When God gives me bread, why do i always ask for cake?
Jesus answered, "It is written: 'Man shall not live on bread alone, but on every word that comes from the mouth of God.'" -Matthew 4:4
Oh friends, this verse has convicted my errant heart again and again.
Today, God revealed something about myself, about my right now, this-very-minute struggle, that I had previously been totally unaware of. And, I know precisely why—it’s ugly. It’s a thing I didn’t want to see, so I turned a blind eye. But, this verse opened up my eyes to my dark desire, and here it is: I want cake.

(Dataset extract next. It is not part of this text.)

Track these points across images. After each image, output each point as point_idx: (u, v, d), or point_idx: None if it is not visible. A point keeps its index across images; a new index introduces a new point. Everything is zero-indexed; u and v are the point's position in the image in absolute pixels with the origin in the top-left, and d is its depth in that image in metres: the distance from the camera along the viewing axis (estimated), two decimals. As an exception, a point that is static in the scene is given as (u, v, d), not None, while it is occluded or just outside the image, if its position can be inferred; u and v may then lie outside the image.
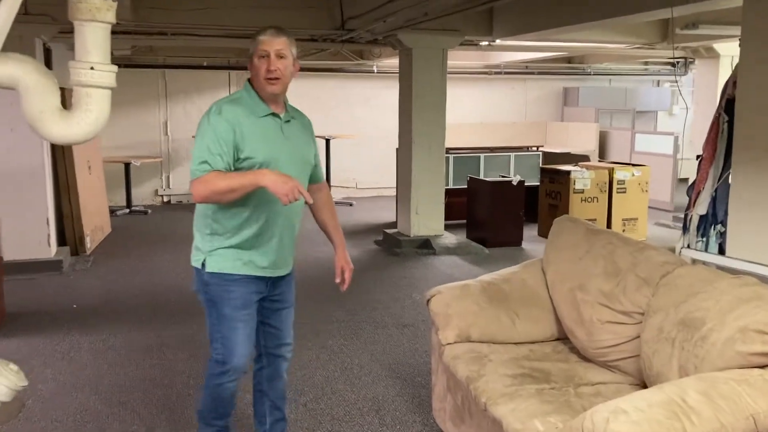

Like that naughty child who pushes away her still-full dinner plate and asks for dessert, I’m not satisfied with the robust goodness of God’s provision for my life. I want more.
And, I know I’m not alone in this.
I take some strange solace in knowing that I’m not the only one in the history of God’s people to turn up my nose at his blessings and ask for more. I think of God’s people, miraculously freed from slavery in Egypt, and being fed by literal bread from heaven. How did they respond? Not with wonder and worship, not with grateful hearts, but with grumbling desires for the meat they ate in bondage. Or, you may be familiar with the feast Jesus provided for some 5,000+ people on miraculously multiplied bread and fish (read John 6 for the full story). The next day, Jesus rebukes that same crowd for seeking him to merely fill their bellies, not their spirits. These are just a couple of biblical examples. But, let’s look a little closer to home.
On the Podcast
Did you know we host a weekly podcast? Check out this interview with Wren Robbins where we dive in deeper to this verse.
(CONTINUED FROM ABOVE)
I’m gonna start meddling now, so stop reading if you don’t want to be poked.
How have you foolishly sought after the tangible blessings of God, instead of finding your ultimate happiness in God himself?
Are you seeking satisfaction in ease and stability?
Are you chasing down the “American dream” in order to feel like you’re a success?
Are you asking God for a sugar-coated life, one filled with sensory delights and freedom from pain?
Are you seeking physical sustenance over and above God? Are you turning up your nose at the Lord and demanding cake instead?
If we’re honest we all find ourselves here, fairly regularly. I know I do. I find myself throwing little pity parties for myself about the things I wish I had. What does that say about my heart? It says I’m convinced that the blessings of God will satisfy me more than God himself. Now, here’s the tricky part, I wouldn’t say that with my thinking brain, not ever. But, my actions and emotions betray me. They show that in all reality I believe that God’s stuff will fill me up and satisfy me, make me whole, and give me real joy. I know it’s a boldfaced lie. God’s stuff cannot fill the hole that only God is big enough to fill. But, regardless of the truth I know, my heart believes otherwise.
Jesus didn’t believe the lie.
So, let’s get back to Matthew 4, where we find our verse. Jesus is being tempted by Satan with exactly what we’re talking about here—physical sustenance. Satan asks Jesus why he doesn’t just go ahead and turn those stones to bread if he’s so hungry. And, you can bet that after 40 days of fasting in the desert, Jesus is hungry. But, he doesn’t fall prey to Satan’s trick. Not like we do, not like every other biblical “hero” does. Jesus responds with this truth: every word from the mouth of God is our real sustenance—without God, we shrivel up. Jesus models for us how we must see God’s word—as the pinnacle, the ultimate, a 100% non-negotiable in our own daily lives. It is where true life is found.
But, Jesus isn’t just our example.
He doesn’t merely show us how to resist the temptation of living for temporal things. He tells us that he is in fact the spiritual sustenance we must “eat” to live. Remember that crowd of 5,000+ that Jesus miraculously fed in John 6? They follow Jesus because he filled their bellies. Jesus rebukes them because they’re satisfied with too little. He tells them he has infinitely more to give them, even eternal life. He tells them in vs. 35, “I am the bread of life; whoever comes to me shall not hunger, and whoever believes in me shall never thirst.” Jesus isn’t just telling them (and us) to feast on more than physical “bread” he tells us that he IS the spiritual bread, real and lasting nourishment for our souls. In John 6:51 he says, “I am the living bread that came down from heaven. Whoever eats this bread will live forever.” Now, that is some extraordinary “bread”.
So, back to my revelation.
And, hopefully yours. I feel like I’ve been trying to “feed myself” with empty calories. I’ve been longing for all of the fillers that can never truly fill my soul. I need the “bread of life”, the only true nourishment for my soul. There is no substitute for that supernatural sustenance.